**Goal of the exercise**.
Copy every line of the data that includes the string "anyconnect".

Data items:
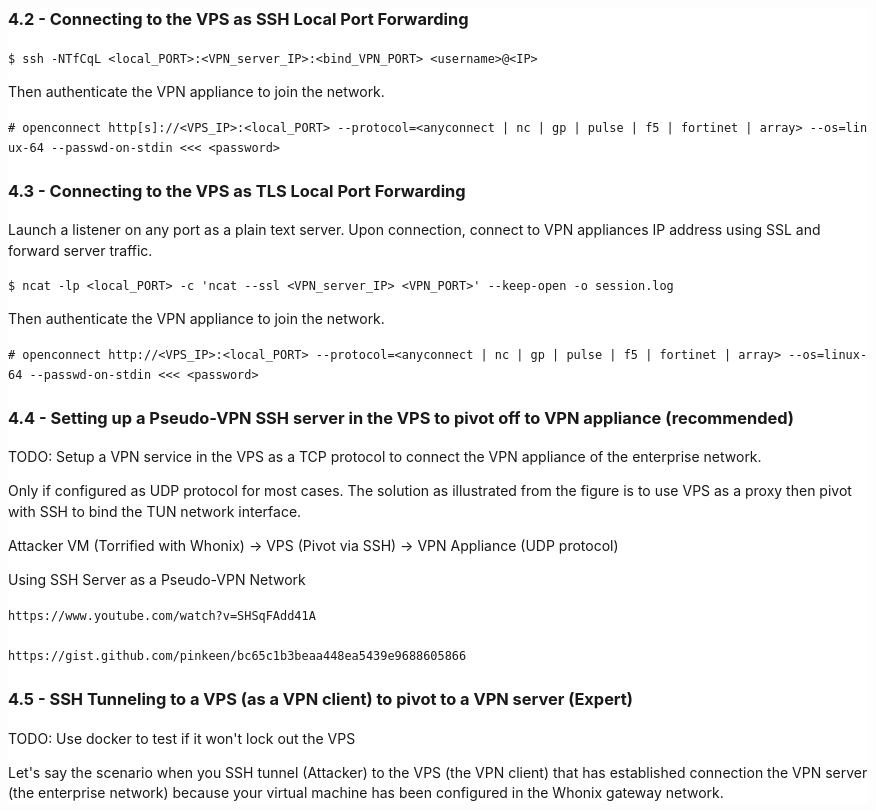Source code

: ### 4.2 - Connecting to the VPS as SSH Local Port Forwarding

```
$ ssh -NTfCqL <local_PORT>:<VPN_server_IP>:<bind_VPN_PORT> <username>@<IP>
```

Then authenticate the VPN appliance to join the network.

```
# openconnect http[s]://<VPS_IP>:<local_PORT> --protocol=<anyconnect | nc | gp | pulse | f5 | fortinet | array> --os=linux-64 --passwd-on-stdin <<< <password>
```

### 4.3 - Connecting to the VPS as TLS Local Port Forwarding

Launch a listener on any port as a plain text server. Upon connection, connect to VPN appliances IP address using SSL and forward server traffic.

```
$ ncat -lp <local_PORT> -c 'ncat --ssl <VPN_server_IP> <VPN_PORT>' --keep-open -o session.log
```

Then authenticate the VPN appliance to join the network.

```
# openconnect http://<VPS_IP>:<local_PORT> --protocol=<anyconnect | nc | gp | pulse | f5 | fortinet | array> --os=linux-64 --passwd-on-stdin <<< <password>
```

### 4.4 - Setting up a Pseudo-VPN SSH server in the VPS to pivot off to VPN appliance (recommended)

TODO: Setup a VPN service in the VPS as a TCP protocol to connect the VPN appliance of the enterprise network.

Only if configured as UDP protocol for most cases. The solution as illustrated from the figure is to use VPS as a proxy then pivot with SSH to bind the TUN network interface.

Attacker VM (Torrified with Whonix) -> VPS (Pivot via SSH) -> VPN Appliance (UDP protocol)

Using SSH Server as a Pseudo-VPN Network

```
https://www.youtube.com/watch?v=SHSqFAdd41A

https://gist.github.com/pinkeen/bc65c1b3beaa448ea5439e9688605866
```

### 4.5 - SSH Tunneling to a VPS (as a VPN client) to pivot to a VPN server (Expert)

TODO: Use docker to test if it won't lock out the VPS

Let's say the scenario when you SSH tunnel (Attacker) to the VPS (the VPN client) that has established connection the VPN server (the enterprise network) because your virtual machine has been configured in the Whonix gateway network.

**Response to this exercise**.
# openconnect http[s]://<VPS_IP>:<local_PORT> --protocol=<anyconnect | nc | gp | pulse | f5 | fortinet | array> --os=linux-64 --passwd-on-stdin <<< <password>
# openconnect http://<VPS_IP>:<local_PORT> --protocol=<anyconnect | nc | gp | pulse | f5 | fortinet | array> --os=linux-64 --passwd-on-stdin <<< <password>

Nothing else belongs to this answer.